**SUPPLIED TEXT**
Monday, May 19, 2008

"It Must Be Free & Downloadable": Internet Art Communities As Flourishing Gift Economies

Art constitutes a non-rival material good if it is shared - the giver and the receiver would enhance the welfare of the artistic or creative community they both are a part of. This idea of sharing / gifting art would expand and diversify sites of access, collection and dissemination of art and associated writing or reponses. The web with its potentiality to circulate art works, projects and texts (widely and quickly) can massively expand artistic and creative communities.

Members of these online creative communities are producers (creating internet art or contributing to its creation in some way) as well as consumers (people are able to access the art works easily), as this system is about open, fluid and reciprocal gifting and exchange. It offers us an alternative to the prevailing art market or dealer economy (characterized by the impersonal exchange of commodities, or more specficially art, for money) as it is based on sharing and community building.

A gift economy is defined as “an economic system in which the prevalent mode of exchange for goods and services is to be given without an explicit agreement upon a quid pro quo.” It is distinct from the market economy in that it does not exchange commodities, the PennSound project is a good example. The mp3 sound files available at PennSound are not commodities that can be exchanged for money. Bernstein asserts that their will be no problems with rights (all are given to the poet) and there is no profit to be gained - because they can be accessed and downloaded by anyone who has been granted access to the Internet for free. They are gifts given by the poets to PennSound (given permission to use the sound material), an organization that then gifts to the Internet - using public free and downloadable poetry sound files. The site asks its users to reciprocate by way of providing any bibliographical information they might have about the material – a request for direct reader input. This idea of reciprocity in part relies on users to proliferate the ‘message’ and disseminate the concept of poetry readings as a social enterprise as widely as possible.

**DATASET EXTRACT**
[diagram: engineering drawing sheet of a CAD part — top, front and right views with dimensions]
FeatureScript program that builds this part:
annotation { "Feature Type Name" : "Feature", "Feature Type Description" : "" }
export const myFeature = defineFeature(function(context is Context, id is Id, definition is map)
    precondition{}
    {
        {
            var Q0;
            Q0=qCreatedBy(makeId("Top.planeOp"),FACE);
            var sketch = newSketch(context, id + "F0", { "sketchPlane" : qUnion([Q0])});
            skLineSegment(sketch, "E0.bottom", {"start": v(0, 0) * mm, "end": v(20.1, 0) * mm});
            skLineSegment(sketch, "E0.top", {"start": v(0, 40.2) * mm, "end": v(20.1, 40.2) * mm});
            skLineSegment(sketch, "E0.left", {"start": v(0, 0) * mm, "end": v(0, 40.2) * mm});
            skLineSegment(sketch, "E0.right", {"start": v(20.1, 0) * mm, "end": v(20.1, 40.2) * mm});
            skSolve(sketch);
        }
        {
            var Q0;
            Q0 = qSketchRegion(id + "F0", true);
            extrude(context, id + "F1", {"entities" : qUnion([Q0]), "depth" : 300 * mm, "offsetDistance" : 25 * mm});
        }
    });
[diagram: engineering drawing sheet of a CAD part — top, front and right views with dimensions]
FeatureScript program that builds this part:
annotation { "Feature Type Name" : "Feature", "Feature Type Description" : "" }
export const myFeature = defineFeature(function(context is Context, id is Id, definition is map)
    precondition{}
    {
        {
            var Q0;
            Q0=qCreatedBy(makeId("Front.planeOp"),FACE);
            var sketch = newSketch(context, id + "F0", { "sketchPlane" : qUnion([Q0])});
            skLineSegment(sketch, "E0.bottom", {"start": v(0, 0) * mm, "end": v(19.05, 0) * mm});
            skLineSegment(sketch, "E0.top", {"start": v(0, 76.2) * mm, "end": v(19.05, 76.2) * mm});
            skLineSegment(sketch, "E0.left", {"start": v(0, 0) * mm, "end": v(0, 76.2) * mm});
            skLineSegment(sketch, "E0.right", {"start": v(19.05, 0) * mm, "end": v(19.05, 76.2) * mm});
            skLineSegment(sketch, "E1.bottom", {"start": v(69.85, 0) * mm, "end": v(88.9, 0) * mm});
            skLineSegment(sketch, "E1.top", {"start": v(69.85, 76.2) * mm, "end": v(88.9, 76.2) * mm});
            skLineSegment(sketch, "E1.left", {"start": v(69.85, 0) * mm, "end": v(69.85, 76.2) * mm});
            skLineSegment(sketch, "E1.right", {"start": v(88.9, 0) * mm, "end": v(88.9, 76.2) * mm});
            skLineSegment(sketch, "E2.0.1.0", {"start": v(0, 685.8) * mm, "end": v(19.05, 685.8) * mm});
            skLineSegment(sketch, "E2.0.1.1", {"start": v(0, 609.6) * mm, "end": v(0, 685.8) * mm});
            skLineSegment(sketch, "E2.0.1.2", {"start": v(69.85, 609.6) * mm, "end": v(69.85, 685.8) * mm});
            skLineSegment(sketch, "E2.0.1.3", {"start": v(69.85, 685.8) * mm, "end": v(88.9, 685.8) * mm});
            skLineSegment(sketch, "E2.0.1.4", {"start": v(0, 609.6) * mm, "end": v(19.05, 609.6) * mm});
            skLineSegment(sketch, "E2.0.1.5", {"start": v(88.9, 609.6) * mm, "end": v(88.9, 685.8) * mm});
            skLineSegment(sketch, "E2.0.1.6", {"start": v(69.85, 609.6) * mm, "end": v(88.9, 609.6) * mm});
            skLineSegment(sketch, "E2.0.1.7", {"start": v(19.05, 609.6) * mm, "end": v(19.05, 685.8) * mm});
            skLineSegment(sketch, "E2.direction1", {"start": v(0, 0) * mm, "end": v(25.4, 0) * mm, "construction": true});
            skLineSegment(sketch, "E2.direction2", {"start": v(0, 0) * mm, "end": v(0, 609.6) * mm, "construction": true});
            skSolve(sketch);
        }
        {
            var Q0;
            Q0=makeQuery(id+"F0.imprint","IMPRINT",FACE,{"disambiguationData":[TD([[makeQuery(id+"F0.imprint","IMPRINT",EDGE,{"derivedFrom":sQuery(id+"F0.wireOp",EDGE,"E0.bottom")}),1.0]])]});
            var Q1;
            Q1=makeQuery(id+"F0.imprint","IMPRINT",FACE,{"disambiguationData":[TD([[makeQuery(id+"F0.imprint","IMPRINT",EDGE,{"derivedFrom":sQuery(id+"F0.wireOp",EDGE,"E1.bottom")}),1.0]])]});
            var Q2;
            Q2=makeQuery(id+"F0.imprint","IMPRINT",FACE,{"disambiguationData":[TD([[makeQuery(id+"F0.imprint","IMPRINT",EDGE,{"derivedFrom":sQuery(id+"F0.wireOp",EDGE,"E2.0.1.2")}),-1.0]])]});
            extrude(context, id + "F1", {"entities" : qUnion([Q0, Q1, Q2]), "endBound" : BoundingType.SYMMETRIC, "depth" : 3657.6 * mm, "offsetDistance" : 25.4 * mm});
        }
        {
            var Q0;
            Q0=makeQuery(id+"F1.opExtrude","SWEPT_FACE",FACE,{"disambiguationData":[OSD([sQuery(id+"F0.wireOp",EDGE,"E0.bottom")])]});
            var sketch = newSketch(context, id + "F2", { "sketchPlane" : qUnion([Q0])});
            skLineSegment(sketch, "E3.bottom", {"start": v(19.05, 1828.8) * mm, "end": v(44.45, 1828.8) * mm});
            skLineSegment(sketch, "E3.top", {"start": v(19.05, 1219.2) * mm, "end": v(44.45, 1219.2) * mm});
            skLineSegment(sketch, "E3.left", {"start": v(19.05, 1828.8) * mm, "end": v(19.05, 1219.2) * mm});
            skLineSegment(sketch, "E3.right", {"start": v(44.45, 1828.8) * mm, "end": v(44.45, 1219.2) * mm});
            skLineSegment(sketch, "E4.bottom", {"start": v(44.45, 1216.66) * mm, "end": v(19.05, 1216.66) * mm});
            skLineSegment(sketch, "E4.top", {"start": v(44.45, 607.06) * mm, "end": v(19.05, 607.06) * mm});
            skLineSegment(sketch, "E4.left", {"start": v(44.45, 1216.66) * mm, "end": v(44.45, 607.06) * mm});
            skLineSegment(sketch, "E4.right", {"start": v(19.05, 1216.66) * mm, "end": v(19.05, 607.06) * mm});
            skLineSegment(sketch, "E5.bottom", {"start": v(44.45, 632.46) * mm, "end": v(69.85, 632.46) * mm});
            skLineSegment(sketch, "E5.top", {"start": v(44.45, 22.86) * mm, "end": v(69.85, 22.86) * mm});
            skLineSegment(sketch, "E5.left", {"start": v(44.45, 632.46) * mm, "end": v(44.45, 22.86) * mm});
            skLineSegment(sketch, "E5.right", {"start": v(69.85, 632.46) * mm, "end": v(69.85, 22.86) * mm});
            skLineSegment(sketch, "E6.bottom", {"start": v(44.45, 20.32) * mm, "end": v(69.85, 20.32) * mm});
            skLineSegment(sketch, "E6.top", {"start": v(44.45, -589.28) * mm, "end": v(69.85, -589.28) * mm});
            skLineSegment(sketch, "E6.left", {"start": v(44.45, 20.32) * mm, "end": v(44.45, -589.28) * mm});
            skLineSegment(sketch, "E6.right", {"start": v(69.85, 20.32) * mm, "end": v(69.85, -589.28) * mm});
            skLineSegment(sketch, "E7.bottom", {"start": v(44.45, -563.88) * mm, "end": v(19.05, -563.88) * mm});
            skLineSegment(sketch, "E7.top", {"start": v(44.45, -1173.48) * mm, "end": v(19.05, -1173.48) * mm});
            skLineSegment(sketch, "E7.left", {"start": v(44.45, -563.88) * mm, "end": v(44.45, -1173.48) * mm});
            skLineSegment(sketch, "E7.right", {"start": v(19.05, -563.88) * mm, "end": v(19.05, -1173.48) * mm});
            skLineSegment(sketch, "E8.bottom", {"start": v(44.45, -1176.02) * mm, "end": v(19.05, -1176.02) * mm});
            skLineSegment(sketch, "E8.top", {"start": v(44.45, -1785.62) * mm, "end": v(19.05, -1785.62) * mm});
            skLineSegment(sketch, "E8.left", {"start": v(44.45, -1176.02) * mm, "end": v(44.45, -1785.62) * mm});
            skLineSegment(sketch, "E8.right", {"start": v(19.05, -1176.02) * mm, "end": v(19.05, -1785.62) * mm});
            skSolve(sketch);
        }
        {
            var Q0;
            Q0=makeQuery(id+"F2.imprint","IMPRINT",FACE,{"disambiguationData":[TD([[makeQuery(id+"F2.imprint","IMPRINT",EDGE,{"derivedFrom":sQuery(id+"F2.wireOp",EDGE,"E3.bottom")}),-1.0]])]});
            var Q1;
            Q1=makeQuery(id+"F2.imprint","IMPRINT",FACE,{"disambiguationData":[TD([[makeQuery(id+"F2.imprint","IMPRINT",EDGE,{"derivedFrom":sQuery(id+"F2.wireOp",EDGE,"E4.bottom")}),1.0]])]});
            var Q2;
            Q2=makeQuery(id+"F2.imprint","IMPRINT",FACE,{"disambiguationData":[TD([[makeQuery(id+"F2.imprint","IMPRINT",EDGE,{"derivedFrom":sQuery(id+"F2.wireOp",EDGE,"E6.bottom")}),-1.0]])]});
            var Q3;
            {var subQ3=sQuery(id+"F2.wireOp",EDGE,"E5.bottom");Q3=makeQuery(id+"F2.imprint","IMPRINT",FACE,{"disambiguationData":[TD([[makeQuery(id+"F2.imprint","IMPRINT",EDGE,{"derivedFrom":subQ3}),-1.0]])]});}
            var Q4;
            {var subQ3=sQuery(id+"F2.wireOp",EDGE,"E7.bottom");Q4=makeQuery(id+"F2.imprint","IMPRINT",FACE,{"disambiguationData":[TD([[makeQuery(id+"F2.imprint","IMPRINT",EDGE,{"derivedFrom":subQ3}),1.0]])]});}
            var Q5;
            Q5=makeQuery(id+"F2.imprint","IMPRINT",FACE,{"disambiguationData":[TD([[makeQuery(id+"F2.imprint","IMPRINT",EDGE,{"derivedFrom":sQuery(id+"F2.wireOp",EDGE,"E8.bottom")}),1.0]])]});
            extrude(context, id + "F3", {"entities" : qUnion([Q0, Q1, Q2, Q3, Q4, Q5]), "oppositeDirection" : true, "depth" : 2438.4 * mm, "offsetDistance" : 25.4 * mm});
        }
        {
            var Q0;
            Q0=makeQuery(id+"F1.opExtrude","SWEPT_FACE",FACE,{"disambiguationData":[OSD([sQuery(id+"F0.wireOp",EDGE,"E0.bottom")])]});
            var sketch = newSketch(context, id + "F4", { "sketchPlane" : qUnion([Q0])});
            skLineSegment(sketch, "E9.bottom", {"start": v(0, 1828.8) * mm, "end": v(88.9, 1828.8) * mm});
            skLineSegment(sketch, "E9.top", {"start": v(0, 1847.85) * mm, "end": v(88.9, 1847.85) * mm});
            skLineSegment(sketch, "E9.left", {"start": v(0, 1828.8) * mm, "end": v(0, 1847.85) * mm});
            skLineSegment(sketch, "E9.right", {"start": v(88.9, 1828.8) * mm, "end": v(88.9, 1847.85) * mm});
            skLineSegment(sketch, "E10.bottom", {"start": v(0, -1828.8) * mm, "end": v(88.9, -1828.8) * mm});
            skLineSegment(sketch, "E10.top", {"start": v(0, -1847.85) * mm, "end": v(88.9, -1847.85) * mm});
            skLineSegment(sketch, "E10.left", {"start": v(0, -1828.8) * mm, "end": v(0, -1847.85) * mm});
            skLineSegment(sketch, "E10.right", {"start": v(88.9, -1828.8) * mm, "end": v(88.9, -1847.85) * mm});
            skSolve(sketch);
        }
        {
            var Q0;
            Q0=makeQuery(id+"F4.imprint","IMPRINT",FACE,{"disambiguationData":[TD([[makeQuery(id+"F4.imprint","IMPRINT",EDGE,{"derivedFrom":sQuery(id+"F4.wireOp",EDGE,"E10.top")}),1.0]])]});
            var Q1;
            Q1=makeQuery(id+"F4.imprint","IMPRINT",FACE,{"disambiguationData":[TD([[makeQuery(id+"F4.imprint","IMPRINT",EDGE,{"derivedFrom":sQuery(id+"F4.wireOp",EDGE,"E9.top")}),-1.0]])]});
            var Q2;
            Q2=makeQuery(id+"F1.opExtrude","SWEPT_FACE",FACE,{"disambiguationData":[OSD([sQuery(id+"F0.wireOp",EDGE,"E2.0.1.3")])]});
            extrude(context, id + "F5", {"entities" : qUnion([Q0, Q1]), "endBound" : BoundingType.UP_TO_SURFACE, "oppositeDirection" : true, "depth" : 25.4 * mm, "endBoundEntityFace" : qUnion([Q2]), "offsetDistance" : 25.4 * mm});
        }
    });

**WORK INSTRUCTION 1**
Edit the part of the gift economies essay from "Art constitutes a" down to "and creative communities.", and replace "massively" with "greatly".
**WORK INSTRUCTION 2**
Continue the essay on internet art communities as gift economies, starting after its last sentence.

**EXERCISE RESULT 1**
Art constitutes a non-rival material good if it is shared - the giver and the receiver would enhance the welfare of the artistic or creative community they both are a part of. This idea of sharing / gifting art would expand and diversify sites of access, collection and dissemination of art and associated writing or reponses. The web with its potentiality to circulate art works, projects and texts (widely and quickly) can greatly expand artistic and creative communities.

**EXERCISE RESULT 2**
The gift economy will flourish in a cultural context where there is an expectation of reciprocity, in this sense the gift is always moving. This creates a ‘feeling bond’ which works to establish a community. The gift economy that is fuelling an internet art or web-based art community is built upon the very notion of trying to create community, an environment where ideas may be freely expressed and shared.

Harrison’s essay, which particularly focuses on the emergence of web poetry communities, demonstrates how the internet allows for a successful operation of the gift economy, and illuminates the potentiality of creating an interconnected community where the act of writing is no longer isolated to the individual. Art can be continuously disseminated if we take advantage of the technology the web offers, in terms of it being widely and easily accessible (although there are still issues of the Digital Divide that may render this piece somewhat utopian) and offering creative potential. Hopefully the resistance to commodification will keep the goals of the community at the forefront and combat any issues regarding sustainability that may arise.